Field Extension Equality

Question

I want to show the following: Let $E/K$ be a field extension and $1+1 \neq 0$. Let $\alpha , \beta \in K^* $. Show

$K(\sqrt{\alpha}$)= $K(\sqrt{\beta}$)$\Leftrightarrow$ $\exists$ a $\gamma \in K^*$ with $\alpha = \gamma ^2 \beta$

Now I had some ideas but they didn't solve the problem for me. A lot would be easier if I could just assume that the $K$-Basis of $K(\alpha$) ist {1,$\alpha$}. But I don't know if that is the case. I would appreciate any help to solve this problem.

Edit: I am really sorry that I forgot to put on the square.. sorry guys. I also would like to add, that we had no minimal polynomial yet.

Best KingDingeling

Answer 1

$E$ is irrelevant now, so I will ignore it. It may serve a technical purpose equivalent to assuming that all of the below occurs inside a fixed algebraic closure, so that we may actually write that the field extensions are equal instead of just abstractly isomorphic. We will make this assumption. Let $K,\alpha,\beta$ be as in the revised statement.

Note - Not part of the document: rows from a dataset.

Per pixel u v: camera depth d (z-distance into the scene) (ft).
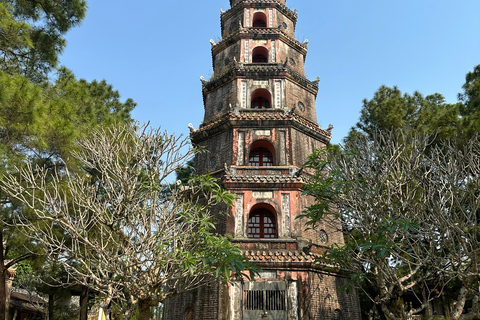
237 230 70.33
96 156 47.62
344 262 54.65
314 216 54.03
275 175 75.31
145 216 45.39
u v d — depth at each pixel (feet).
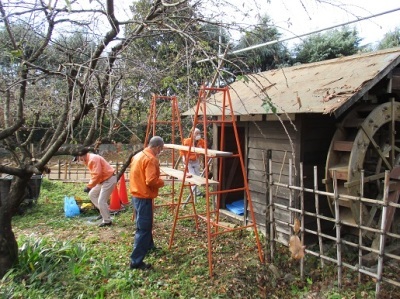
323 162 18.84
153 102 19.81
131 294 13.69
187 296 14.03
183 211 26.13
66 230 22.43
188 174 18.83
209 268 15.94
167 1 11.84
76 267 15.58
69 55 11.22
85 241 20.01
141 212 16.12
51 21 10.53
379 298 13.51
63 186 36.70
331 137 18.94
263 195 21.07
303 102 16.28
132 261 16.31
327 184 16.70
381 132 19.27
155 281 15.29
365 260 16.17
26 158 15.60
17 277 14.92
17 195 15.39
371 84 15.26
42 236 21.01
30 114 16.81
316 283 15.23
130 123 17.93
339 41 44.93
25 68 11.50
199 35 11.77
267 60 36.19
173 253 18.31
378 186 17.54
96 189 23.21
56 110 16.06
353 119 16.67
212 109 22.18
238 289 14.66
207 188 15.69
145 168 15.87
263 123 20.80
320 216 14.82
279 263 16.87
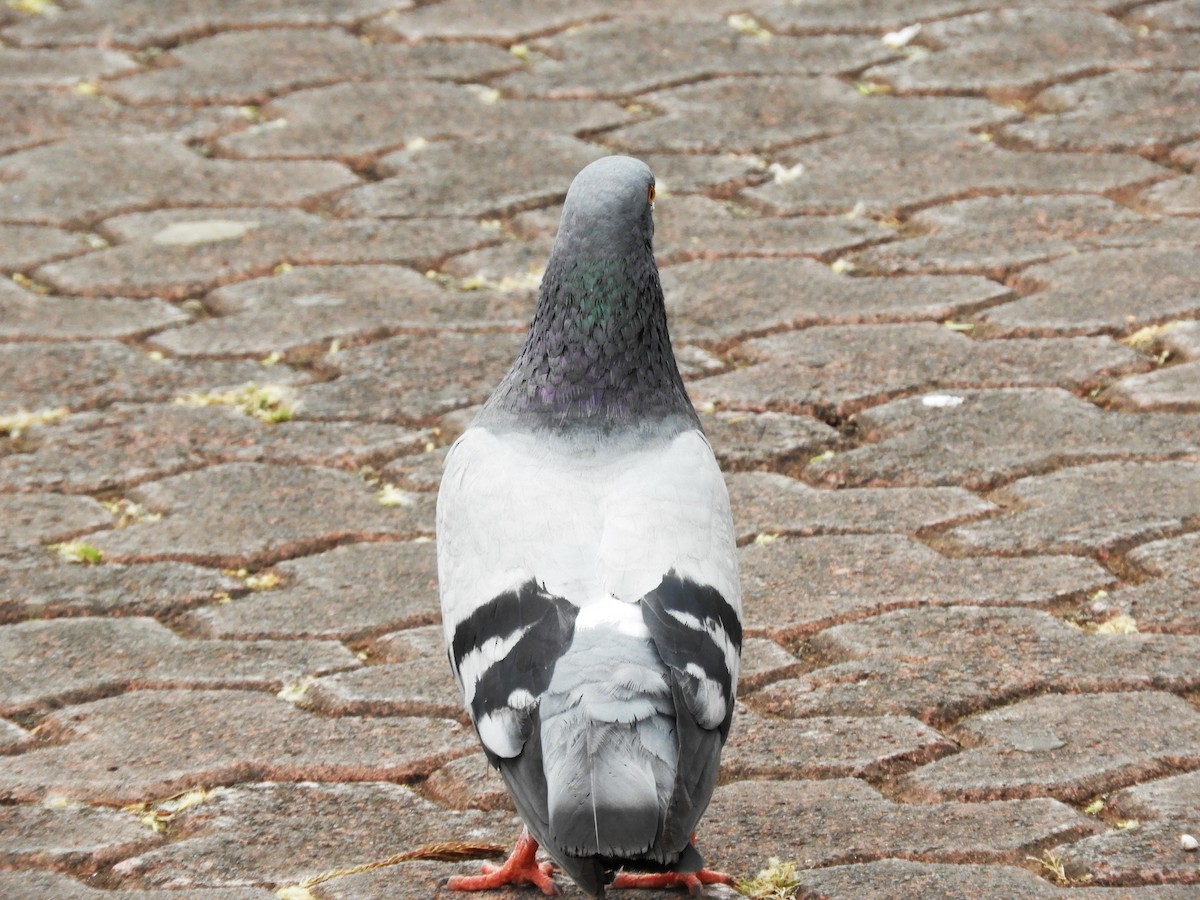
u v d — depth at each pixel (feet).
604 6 53.78
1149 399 33.19
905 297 37.58
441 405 34.37
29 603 28.22
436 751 24.35
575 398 22.06
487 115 47.03
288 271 39.78
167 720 25.18
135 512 31.12
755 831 22.34
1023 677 25.52
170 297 38.86
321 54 50.52
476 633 19.83
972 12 51.85
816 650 26.73
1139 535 29.09
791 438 32.73
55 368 35.78
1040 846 21.79
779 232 40.68
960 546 29.22
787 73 48.83
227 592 28.76
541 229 41.29
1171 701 24.85
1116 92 46.62
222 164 44.70
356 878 21.74
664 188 42.88
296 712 25.41
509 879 21.56
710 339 36.29
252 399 34.71
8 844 22.50
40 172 44.04
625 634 18.90
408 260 40.27
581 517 20.39
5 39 51.65
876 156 44.06
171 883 21.70
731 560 21.04
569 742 17.83
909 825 22.34
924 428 32.83
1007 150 44.09
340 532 30.37
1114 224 40.09
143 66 50.03
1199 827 21.97
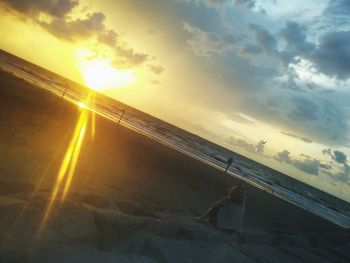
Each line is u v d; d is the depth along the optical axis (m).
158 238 5.67
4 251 3.56
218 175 25.55
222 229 7.73
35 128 15.11
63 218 4.65
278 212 19.38
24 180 7.01
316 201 66.31
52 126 17.55
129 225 5.33
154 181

$K(\sqrt{\alpha})$ and $K(\sqrt{\beta})$ have degrees at most $2$ over $K,$ as the minimal polynomial $f$ of $\sqrt{\alpha}$ divides $x^2 - \alpha$ (and similarly for $\sqrt{\beta}.$ The degree is $2$ if $\sqrt{\alpha}\not\in K,$ and $1$ if $\sqrt{\alpha}\in K.$

First, suppose that $K(\sqrt{\alpha}) = K(\sqrt{\beta}) = K.$ Then $\frac{\sqrt{\alpha}}{\sqrt{\beta}}\in K,$ and $\alpha = \left(\frac{\sqrt{\alpha}}{\sqrt{\beta}}\right)^2\beta,$ as required.

Now, suppose that $K(\sqrt{\alpha}) = K(\sqrt{\beta})$ is a degree $2$ extension of $K.$ In this case, $\sqrt{\alpha}\not\in K,$ so that $\{1,\sqrt{\alpha}\}$ is a $K$-basis of $K(\sqrt{\alpha})$ (similarly for $\beta$). This implies that we may write $$ \sqrt{\beta} = a + b\sqrt{\alpha} $$ for some $a,b\in K.$ Squaring both sides, we find $$ \beta = a^2 + 2ab\sqrt{\alpha} + \alpha. $$ This implies that $2ab\sqrt{\alpha} = \beta - \alpha - a^2\in K,$ and since we already observed that $\{1,\sqrt{\alpha}\}$ is a basis for $K(\sqrt{\alpha})/K,$ this means that $a$ or $b$ is zero (this is where we use the fact that the characteristic is not $2$).

If $b = 0,$ we have $\sqrt{\beta} = a\in K,$ which contradicts the assumption that $K(\sqrt{\alpha}) = K(\sqrt{\beta})$ is a degree $2$ extension of $K.$ Thus, we must have $$ \sqrt{\beta} = b\sqrt{\alpha}, $$ and squaring both sides gives the desired result.

Answer 2

There appear to be some typos in your post, so if you update your question I think that this answer will no longer be valid.

Let $K=\mathbb{Q}$ and $E=\mathbb{Q}(\pi)$. Take $\alpha=\pi$ and $\beta=\frac{\pi+1}{\pi-1}$. Note that $2(\beta-1)^{-1}+1=\alpha$, so that $K(\alpha)=K(\beta)$.

However, there cannot be a $\gamma\in K^\times$ such that $\alpha=\gamma^2\beta$ or we would have $$ \pi=\gamma^2\frac{\pi+1}{\pi-1} \quad \Rightarrow \quad \pi^2-(\gamma^2+1)\pi-\gamma^2=0 $$ which is a contradiction, since $\pi$ is transcendental over $\mathbb{Q}$.

I have assumed some of the corrections left as a comment on your post, except that $[E:K]=2$. So if you meant that in addition to the fact that $K$ is not characteristic $2$ this answer obviously fails.

EDIT: In fact, I don't even think that the criterion of $[E:K]=2$ is enough to salvage this question. Consider $K=\mathbb{Q}(\pi^2)$ and $E=\mathbb{Q}(\pi)$. This is a degree $2$ extension, and if all other choices are made as above then you still end up with a contradiction (though the final contradiction takes a bit more effort to show that it is a nonzero polynomial).